• INPUT DATA:
+ + + +

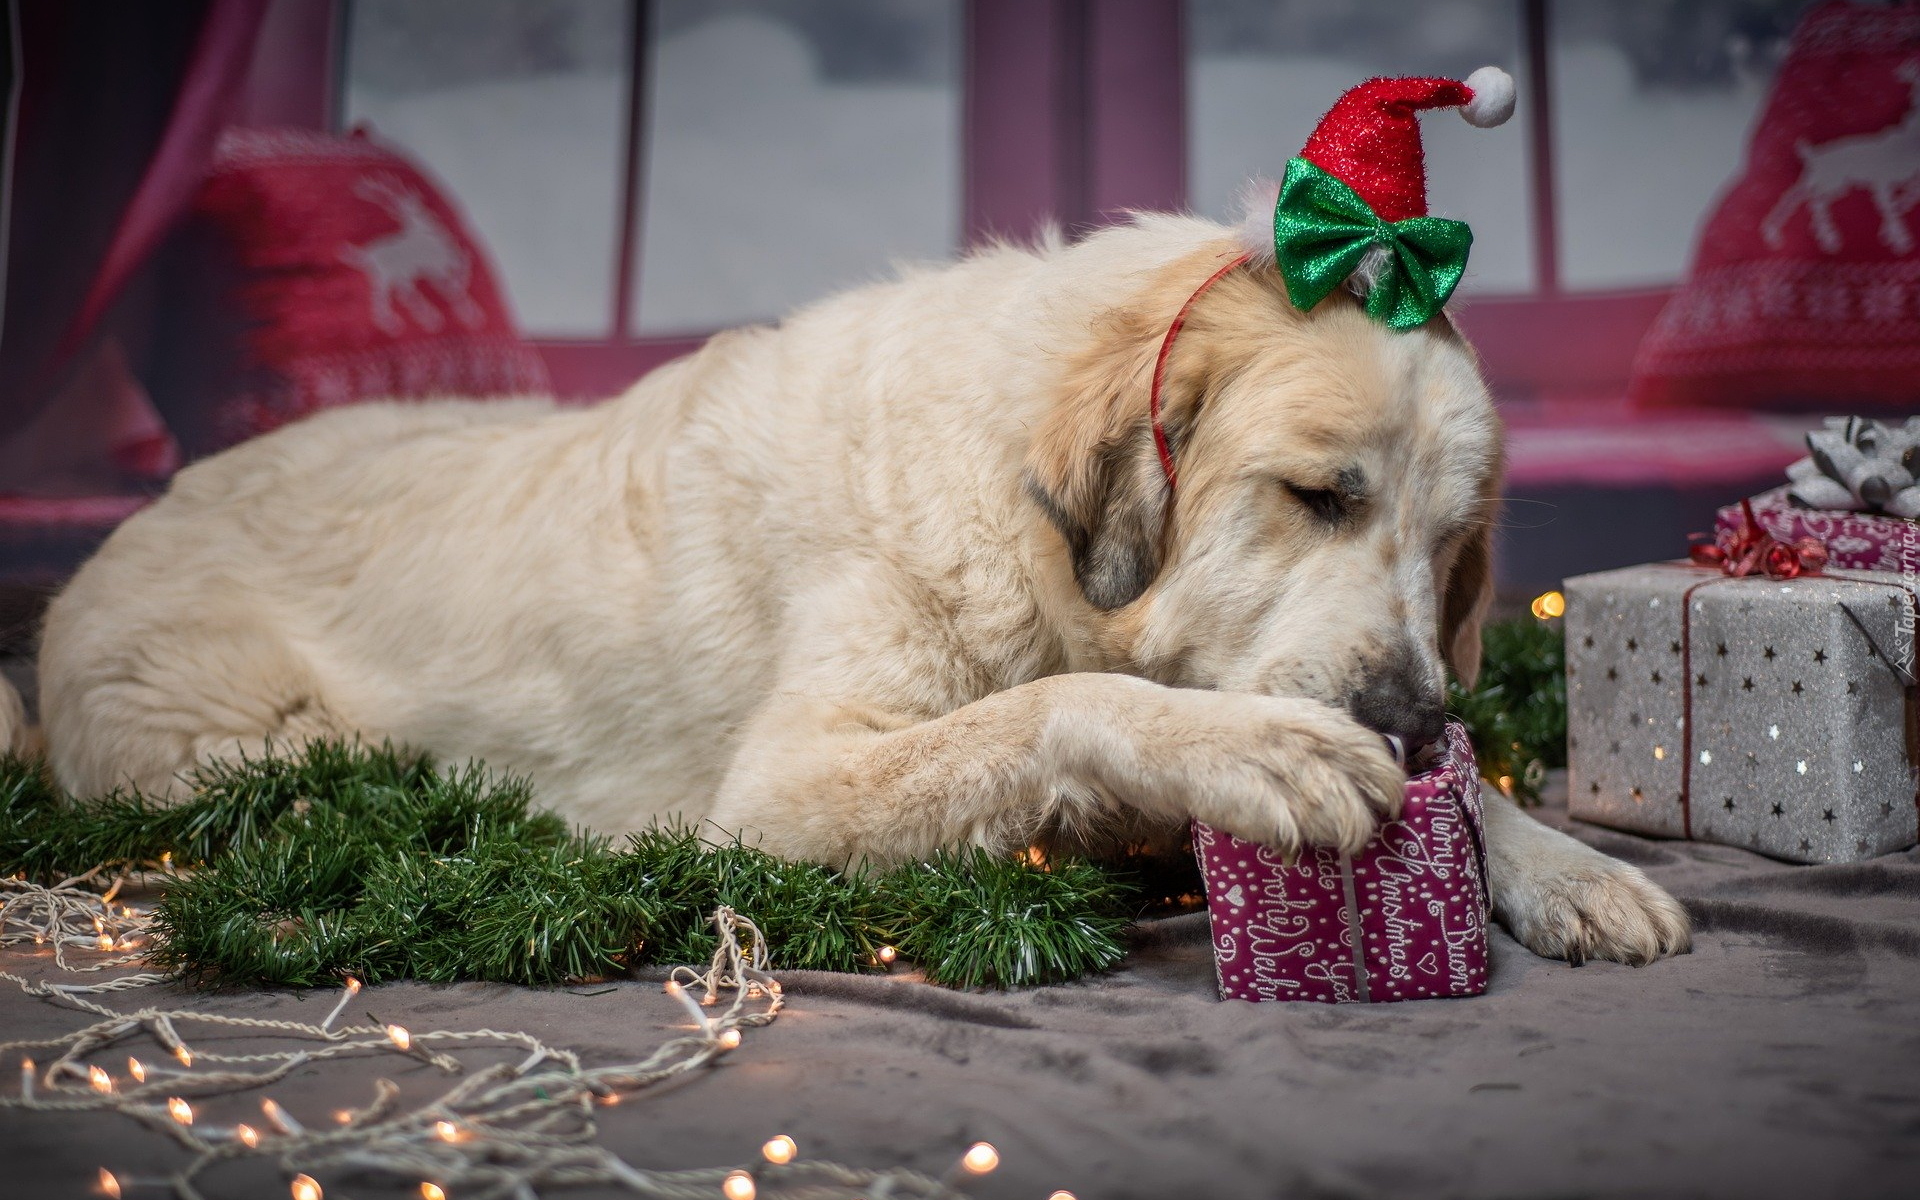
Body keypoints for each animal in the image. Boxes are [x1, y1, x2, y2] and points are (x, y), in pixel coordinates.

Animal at [33, 213, 1697, 963]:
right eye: (1320, 496)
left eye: (1450, 549)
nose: (1410, 720)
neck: (1032, 534)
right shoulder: (782, 791)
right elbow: (1060, 703)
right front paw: (1253, 752)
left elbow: (1468, 791)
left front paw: (1556, 858)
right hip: (240, 739)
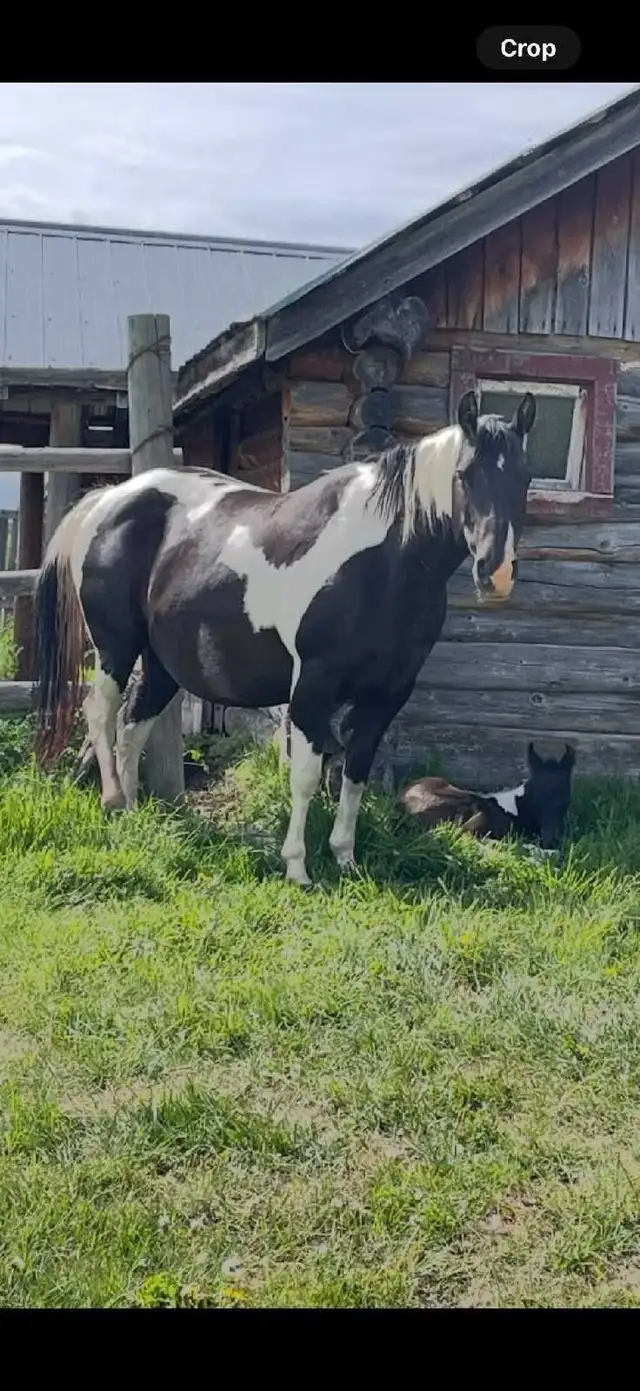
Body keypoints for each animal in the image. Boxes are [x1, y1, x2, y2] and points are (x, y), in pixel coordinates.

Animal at [33, 388, 536, 887]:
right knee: (101, 713)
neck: (383, 564)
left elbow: (355, 774)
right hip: (116, 648)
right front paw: (297, 867)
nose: (496, 573)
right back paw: (114, 800)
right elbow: (307, 777)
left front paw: (345, 858)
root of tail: (107, 499)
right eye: (464, 474)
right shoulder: (312, 689)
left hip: (162, 663)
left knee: (134, 725)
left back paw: (134, 813)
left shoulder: (386, 696)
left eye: (526, 476)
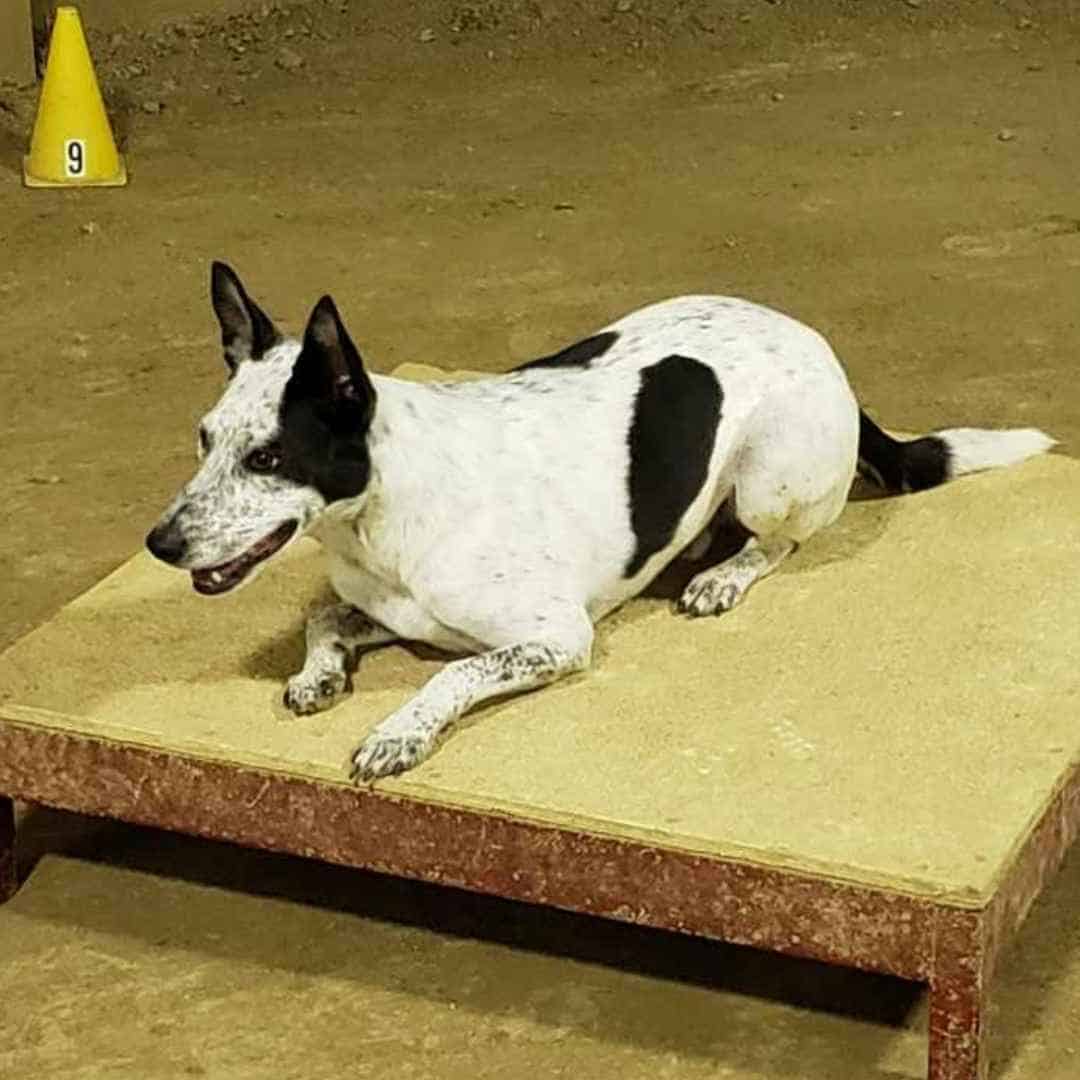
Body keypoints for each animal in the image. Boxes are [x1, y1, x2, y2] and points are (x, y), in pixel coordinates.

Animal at [143, 264, 1054, 781]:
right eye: (204, 439)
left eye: (267, 457)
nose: (159, 544)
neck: (384, 509)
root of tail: (817, 342)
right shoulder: (394, 611)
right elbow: (325, 618)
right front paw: (318, 676)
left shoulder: (556, 638)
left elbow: (450, 675)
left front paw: (398, 731)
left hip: (770, 477)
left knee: (781, 541)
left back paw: (722, 573)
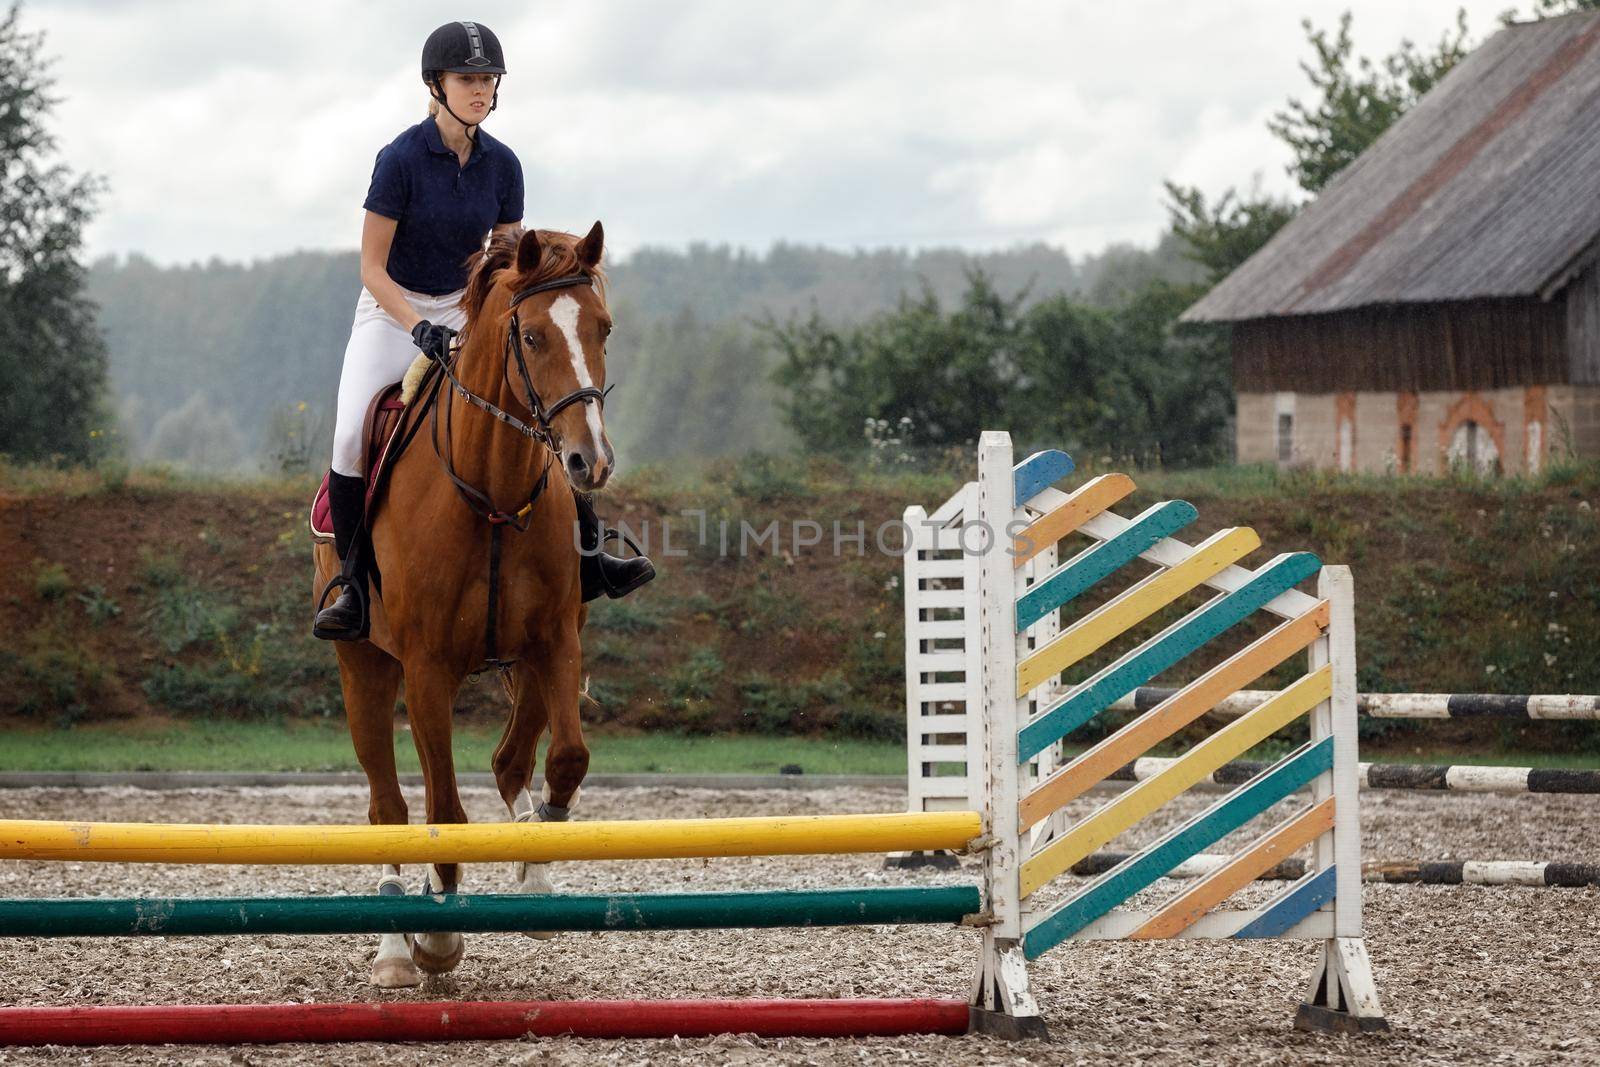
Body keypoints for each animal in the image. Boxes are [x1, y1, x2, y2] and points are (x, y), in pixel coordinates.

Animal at [312, 220, 611, 991]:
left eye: (602, 327)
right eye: (532, 336)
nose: (590, 462)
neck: (494, 491)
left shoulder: (556, 643)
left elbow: (565, 757)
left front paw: (539, 857)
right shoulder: (426, 671)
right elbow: (443, 806)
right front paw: (439, 934)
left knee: (510, 759)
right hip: (363, 667)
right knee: (388, 806)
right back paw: (396, 947)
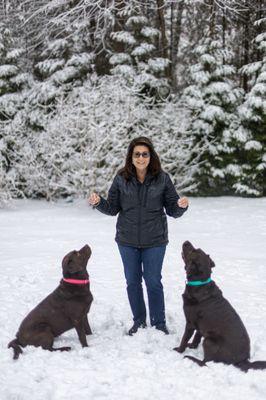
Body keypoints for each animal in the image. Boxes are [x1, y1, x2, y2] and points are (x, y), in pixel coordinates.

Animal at [174, 241, 266, 372]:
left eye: (193, 251)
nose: (186, 242)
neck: (200, 282)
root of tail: (243, 361)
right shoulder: (201, 326)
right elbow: (196, 337)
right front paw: (192, 346)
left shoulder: (190, 323)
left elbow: (184, 338)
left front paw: (179, 350)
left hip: (209, 341)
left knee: (206, 362)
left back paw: (191, 358)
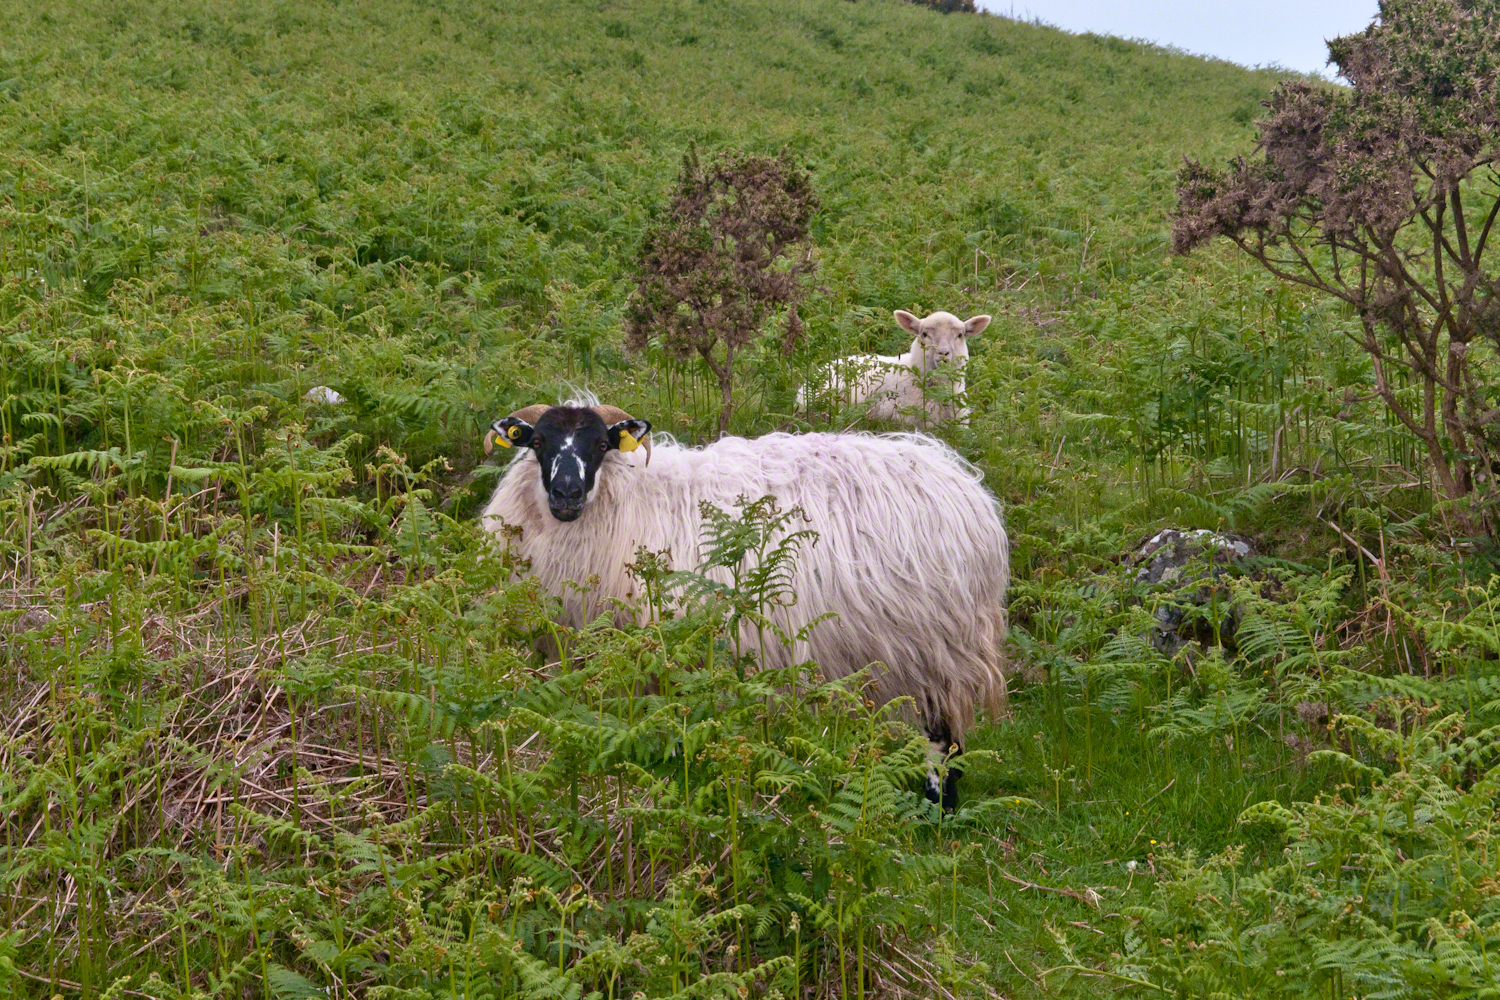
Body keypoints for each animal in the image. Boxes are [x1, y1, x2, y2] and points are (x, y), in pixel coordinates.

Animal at [480, 400, 1010, 807]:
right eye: (538, 443)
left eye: (599, 445)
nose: (566, 493)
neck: (626, 499)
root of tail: (969, 494)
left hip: (936, 647)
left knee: (943, 738)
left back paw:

+ + + +

• EXERCISE REQUIREMENTS: Only the lines from the one containing "right front paw: (192, 346)" through the final line of the listing should be reproduced, exactly and with no pictures.

• SOLUTION FOR THIS TASK:
right front paw: (192, 346)
left shoulder: (190, 323)
left elbow: (184, 338)
left front paw: (179, 350)
left hip: (209, 341)
left knee: (206, 362)
left back paw: (191, 358)
Body keypoints for each animal in the image. Boxes are [x1, y1, x2, y2] and points are (x, y), in pixel coordinates.

Animal at [480, 400, 1010, 807]:
right eye: (538, 443)
left eye: (599, 445)
nose: (566, 493)
neck: (626, 499)
root of tail: (969, 494)
left hip: (936, 647)
left knee: (943, 738)
left back paw:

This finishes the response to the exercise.